Search code examples
pythonpostgresqlamazon-web-servicesamazon-redshiftparquet

Copy parquet from S3 to Redshift Fail: Unreachable Invalid type: 4000


I am now trying to load all tables from my AWS RDS (PostgreSQL) to Amazon Redshift.

Not so important here though, I use Apache Airflow to do all the operations for me. The jobs detail is like:

  1. Export all the tables in RDS, convert them to parquet files and upload them to S3
  2. Extract the tables' schema from Pandas Dataframe to Apache Parquet format
  3. Upload the Parquet files in S3 to Redshift

For many weeks it works just fine with the Redshift COPY command like this:

TRUNCATE {table};\n\
COPY {table}\n\
FROM '{s3_key}'\n\
IAM_ROLE '{os.getenv('REDSHIFT_IAM_ROLE')}'\n\
FORMAT AS PARQUET\n\
FILLRECORD\n\
;

However, I found the DAG run error this morning and the logs are like this:

Running statement: 
                            TRUNCATE users;
                            COPY users
                            FROM '<s3-bucket-name>'
                            IAM_ROLE '<iam-role>'
                            PARQUET
                            FILLRECORD
                            ;
                        , parameters: None


psycopg2.errors.InternalError_: Assert
DETAIL:  
  -----------------------------------------------
  error:  Assert
  code:      1000
  context:   Unreachable - Invalid type: 4000
  query:     3514431
  location:  dory_util.cpp:528
  process:   padbmaster [pid=4694]
  -----------------------------------------------

I have tried to find the logs by query id in the above error message in Redshift by running the command:

SELECT * FROM SVL_S3LOG WHERE query = '3514431';

But even cannot locate the detail of the error anywhere.

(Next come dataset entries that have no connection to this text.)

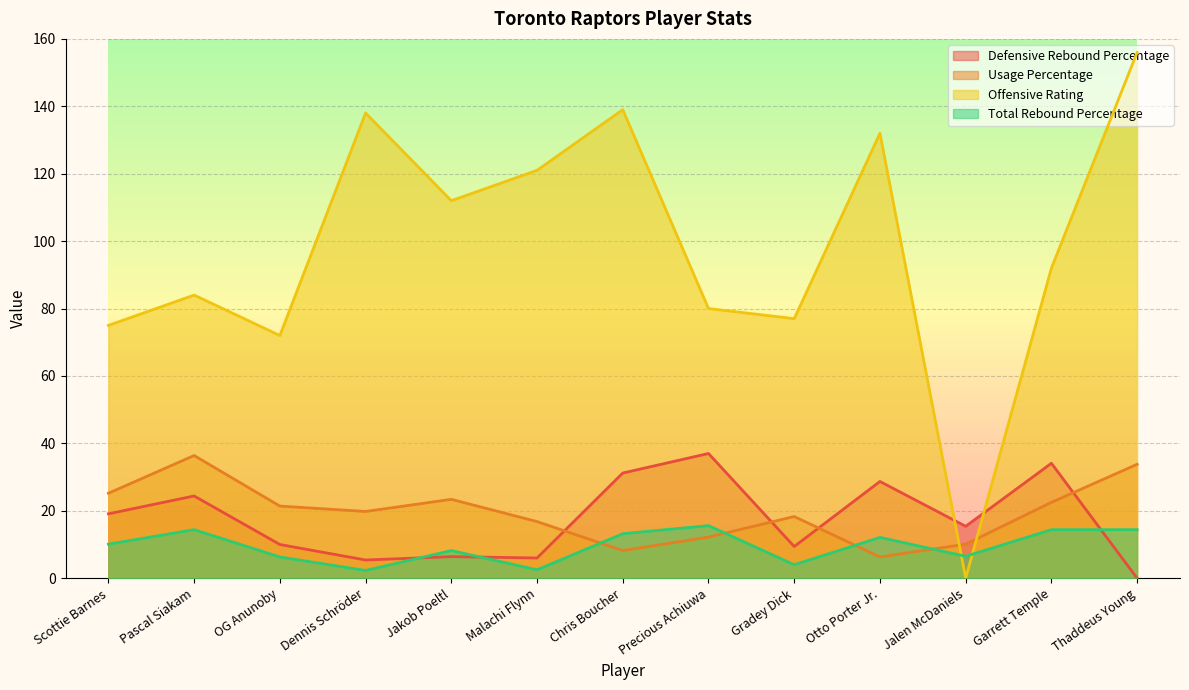

Rank the series at Otto Porter Jr. from lowest to highest value.

Usage Percentage, Total Rebound Percentage, Defensive Rebound Percentage, Offensive Rating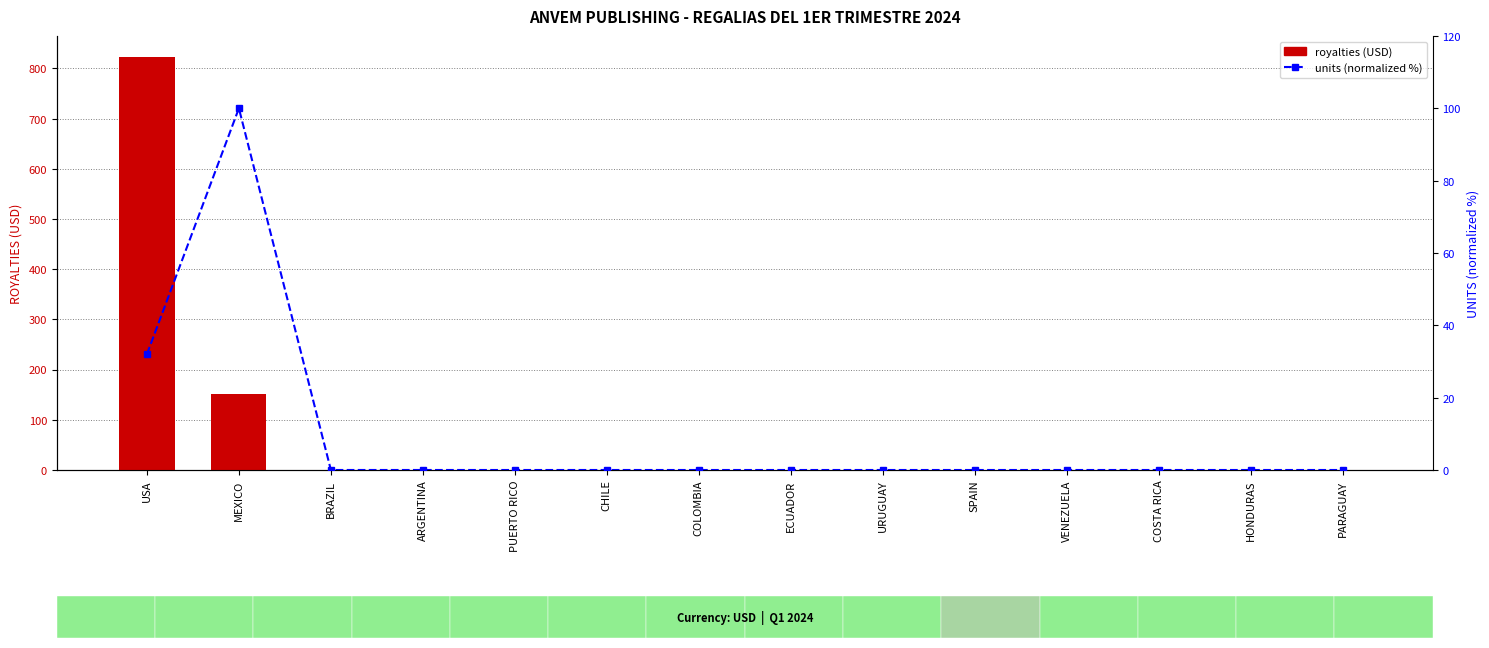

Are the bars horizontal?

No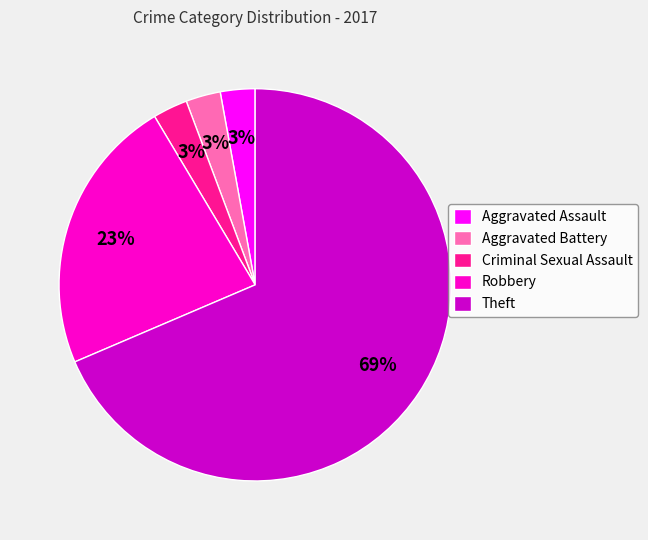

To the nearest percent, what portion does Aggravated Assault represent?

3%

Have searched around and asked ChatGPT but I didn't find any similar issues or directions to even find more about the error logs. Only found some issues saying that this may be kinda Redshift Internal Errors.

But for the parquet format and data type, conversion was totally fine. Could anyone please point out or give some suggestions for me to fix my data pipeline issue?


Solution

  • I had the same issue as you and I solve it by:

    • specifying columns
    • adding SERIALIZETOJSON

    So, your copy query should look something like this:

    COPY users ("col1", "col2", ..., "coln")
    FROM '<s3-bucket-name>'
    IAM_ROLE '<iam-role>'
    FORMAT AS PARQUET SERIALIZETOJSON;
    

    Using this query I managed to load the data.